◆ Your task:
Answer these questions using the text below about R. Scott Clark's blog:
(a) What is the title of the Clark blog post that the writer commented on?
(b) What two labels does the writer say Clark uses to attack those he disagrees with?
(c) Whose exegesis does Clark say the writer is entitled to criticize?

◆ Document section:
═══

Nobody likes a bully, and, I confess, I was going to leave my comments (below) on Dr. R. Scott Clark’s blog and be done with it. However, I am sick and tired of self-styled defenders of the Reformed confessionalism who are so ignorant of traditional historic Calvinism that they can’t even bear to defend their position according to the confessions they claim to revere or the Scriptures that inspire those confessions. Instead, Clark routinely resorts to name calling when dealing with those he disagrees, even attacking them as “rationalists” and “hyper-Calvinists,” and, when pressed, claims his opponents have not taken the time to read and consider his arguments when nothing could be further from the truth.
Recently, Clark responded to a comment I made to one of his blog posts, “Hyper-Calvinism, Rationalism, and Anti-Predestinarians,” where he argues that opposition to the so-called “well meant” or “free offer” of the Gospel where God is said to desire and not desire the salvation of all men, is contrary to Reformed confessionalism and history. Clark complains:
Sean,
You’re entitled to criticize Murray’s exegesis but you’re not entitled to your own history, facts, and logic.

═══

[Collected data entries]
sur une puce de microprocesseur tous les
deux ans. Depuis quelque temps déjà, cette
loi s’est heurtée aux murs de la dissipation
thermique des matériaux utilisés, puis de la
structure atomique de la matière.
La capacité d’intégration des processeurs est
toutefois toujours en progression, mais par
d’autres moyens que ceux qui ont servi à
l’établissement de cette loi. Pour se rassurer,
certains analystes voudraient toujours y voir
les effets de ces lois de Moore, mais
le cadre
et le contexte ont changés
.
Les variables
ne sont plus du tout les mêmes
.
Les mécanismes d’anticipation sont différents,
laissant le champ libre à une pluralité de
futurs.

═══

◆ Reply:
(a) "Hyper-Calvinism, Rationalism, and Anti-Predestinarians"
(b) "rationalists" and "hyper-Calvinists"
(c) Murray's